Next: 5.2.3 Extragalactic velocity field Up: 5.2 Images Previous: 5.2.1 Making an image   Contents   Index

## 5.2.2 Galactic and Extragalactic objects

snapgrid has a specific choice of defaults which would make observers of extragalactic objects, i.e. external observers from the positive Z axis, happy (i.e. xvar=x yvar=y zvar=-vz). However with the help of a few other tools in NEMO one can also make galactic observers happy.

First the extragalactic objects: A total intensity map is generated with the defaults arguments of snapgrid. Channel maps at specific velocities can be generated using snapgrid zrange=zmin:zmax or zrange=zmean,zsig, depending on the required velocity beam. A velocity map is also easy to generate: The raw zeroth and first order moment maps are saved (snapgrid moment=0,1) and smoothed (ccdsmooth) after which they can be divided (ccdmath) resulting in a velocity map. Position-velocity diagrams can be directly generated using snapplot/grid xvar=x yvar=-vz.
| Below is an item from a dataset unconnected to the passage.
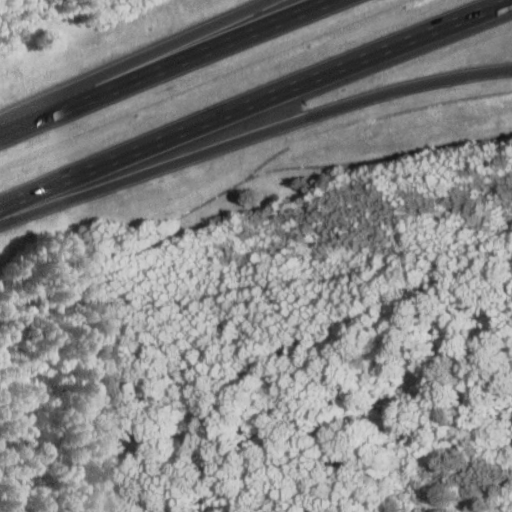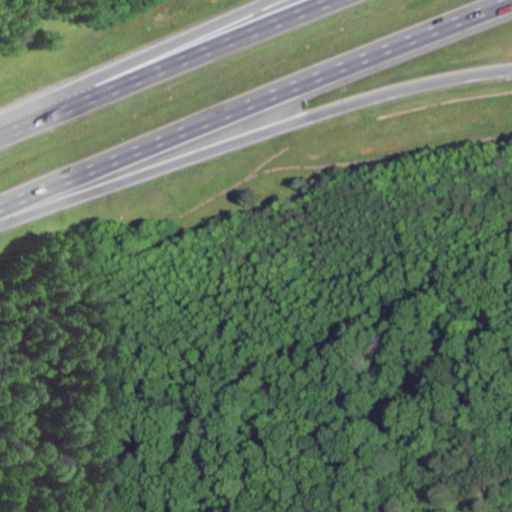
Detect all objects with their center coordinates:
road: (208, 41)
road: (172, 65)
road: (254, 100)
road: (294, 118)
If position-velocity maps need to be smoothed, remember that it may have to be done in two steps (independently in 'position' and 'velocity'), because the current version of ccdsmooth can only do circular gridded beams if the beam is two dimensional. A more detailed example is given in the next subsection.

snaprotate, snapshift, snapscale are helpful tools to project a galaxy before all these operations are performed.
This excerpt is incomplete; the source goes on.